With the rise of open science, and particularly following the publication of the Second National Plan for Open Science, research data is now a key concern for the academic community. For this reason, researchers and laboratories are questioning how it should be managed. Like an article, research data is intended to be shared, cited, and reused.

  • But what exactly is research data?

In 2007,INIST (Institut de l’Information Scientifique et Technique) defined research data as “factual records (figures, texts, images, and sounds) that are used as primary sources for scientific research and are generally recognized by the scientific community as necessary for validating research results.”

  • What is not included in the definition of research data?

Preliminary analyses, future work programs, peer reviews, personal communications (e.g., emails), physical objects, training materials, administrative data.

The aim of the FAIR principles is to promote the discovery, access, interoperability, and reuse of shared data. Each FAIR principle is broken down into a set of characteristics that data and metadata must have in order to facilitate their discovery and use by humans as well as machines. The four main principles are:

  • Easy to find

The principle of "easy to find" aims to facilitate the discovery of data by humans and computer systems, in particular through the use of metadata standards and persistent identifiers (e.g., DOIs).

  • Accessible

The Accessible principle allows data to be easily accessed and downloaded. It encourages the long-term storage of data and metadata and facilitates their access and/or download, specifying the conditions of access (open access or restricted) and use (license).

  • Interoperable

The principle of interoperability aims to enable data to be used regardless of the IT environment. It can be broken down into: downloadable, usable, understandable, and combinable with other data, by humans and machines.

  • Reusable

The Reusable principle aims to reuse data for future research and highlights the characteristics that make data reusable for future research or other purposes (education, innovation, reproduction/transparency of science).

Interactive visualization of the four FAIR principles provided by the DoRANum service platform:

https://view.genial.ly/5d64fbbd8352350fa3d22603/interactive-content-les-principes-fair

To effectively manage data throughout its life cycle, universities have developed the research data life cycle, which describes the process of using data from its creation to publication and reuse.

Several models describing this life cycle have been proposed, but they always include the following main phases:

A Data Management Plan (DMP) is an essential document that describes how research data will be collected, organized, stored, shared, and preserved throughout and after the completion of a research project. It ensures rigorous data management, thereby promoting data reuse and sustainability.
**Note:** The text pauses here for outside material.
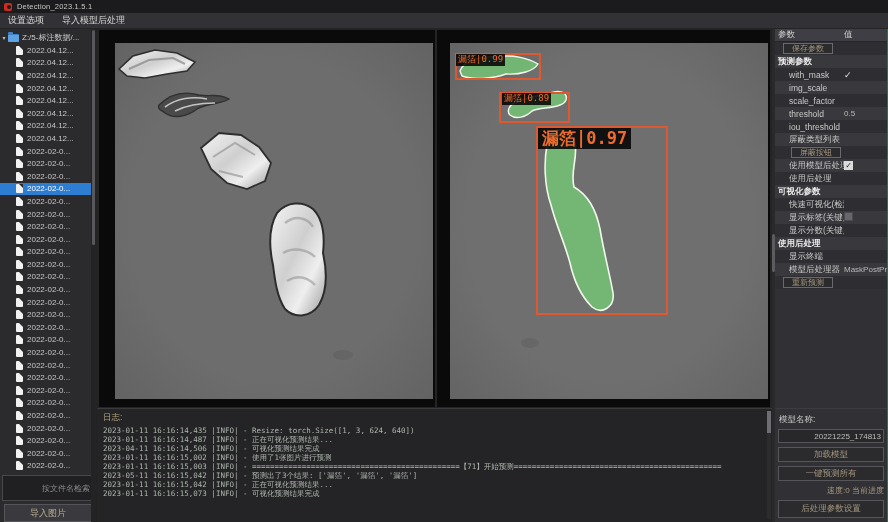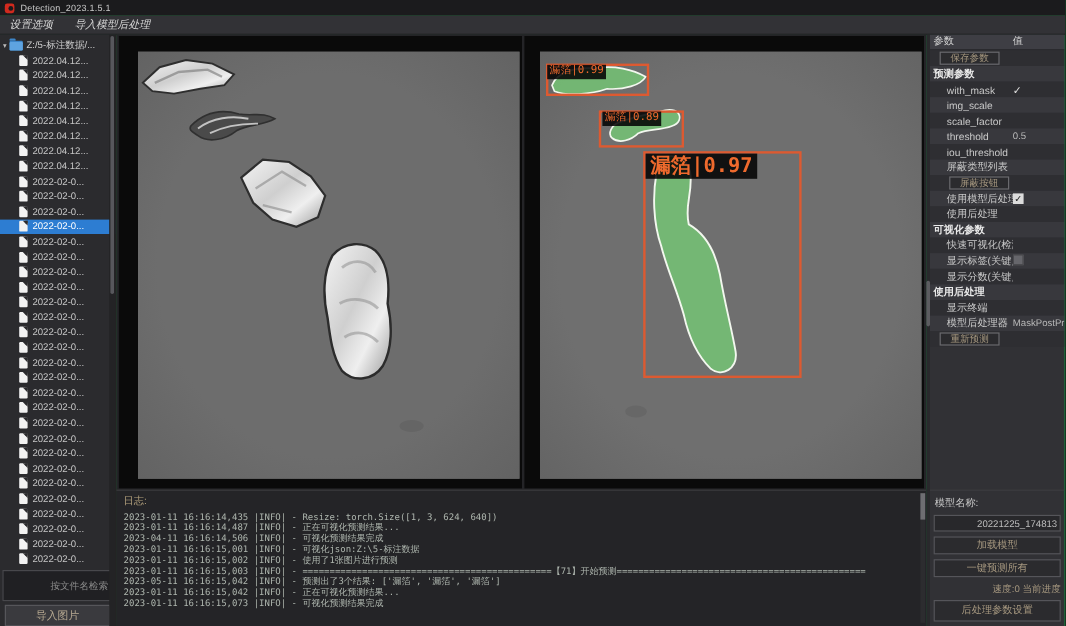"设置选项" .menubar { font-style: italic -> none }
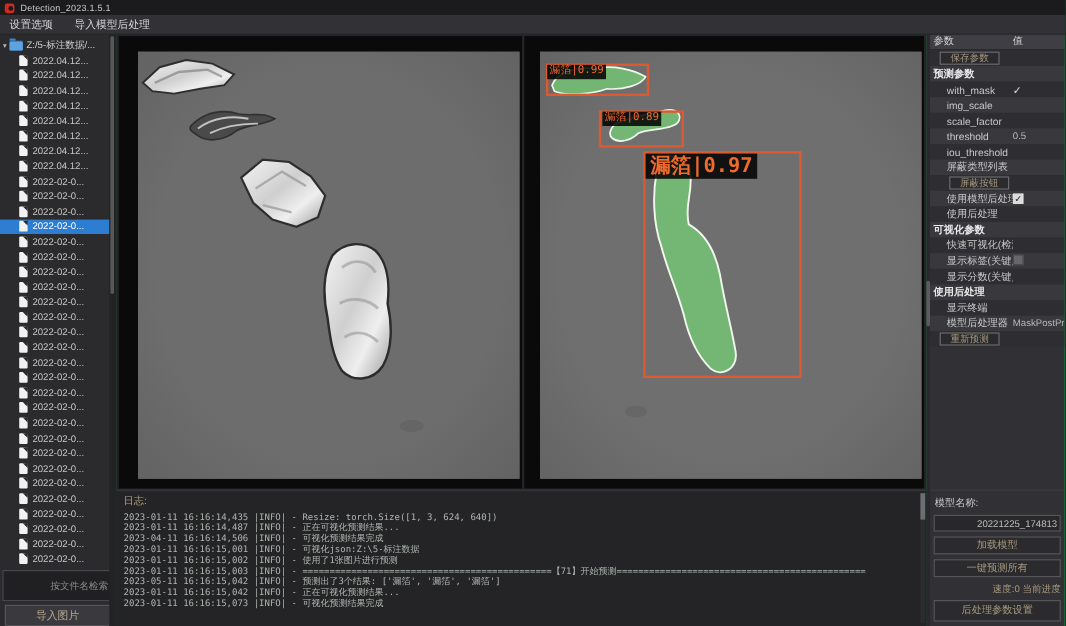"2023-01-11 16:16:15,001 |INFO| -" div.log-line { html: <div>2023-01-11 16:16:15,001 |INFO| - 可视化json:Z:\5-标注数据</div> -> none }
Upstream of the project, it is useful because it allows you to ask the right questions at each stage of your data lifecycle. It is a living document that can be updated throughout your project.

  • Why is a PGD important?

Compliance with requirements: More and more funding bodies, such as the ANR (French National Research Agency) and the European Union through Horizon 2020, require the creation of a DMP to ensure that data from the research they fund is managed correctly.

Facilitating sharing and reuse: A DMP promotes transparency and encourages the reuse of data by other researchers, thereby contributing to the advancement of scientific research.

Data preservation: By defining clear protocols for storage and backup, the DMP helps preserve data over the long term, reducing the risk of information loss or corruption.

  • What does a Data Management Plan contain?

A PGD generally includes the following elements:

Data description: Type of data collected, format, estimated volume, etc.

Data collection and processing: Collection methods, verification procedures, and quality control.

Storage and backup: Data location, backup frequency, secure access, etc.

Sharing and access: Sharing methods (e.g., deposits in data warehouses), anonymization, possible access restrictions.

Long-term preservation: Data retention period, plan for format migration if necessary, etc.

  • How to write a PGD?

At the University Library, we can help you create your Data Management Plan using tools and advice tailored to your research project. You can use DMP templates available online (such as DMPOpidor) and consult us if you have any questions about data management.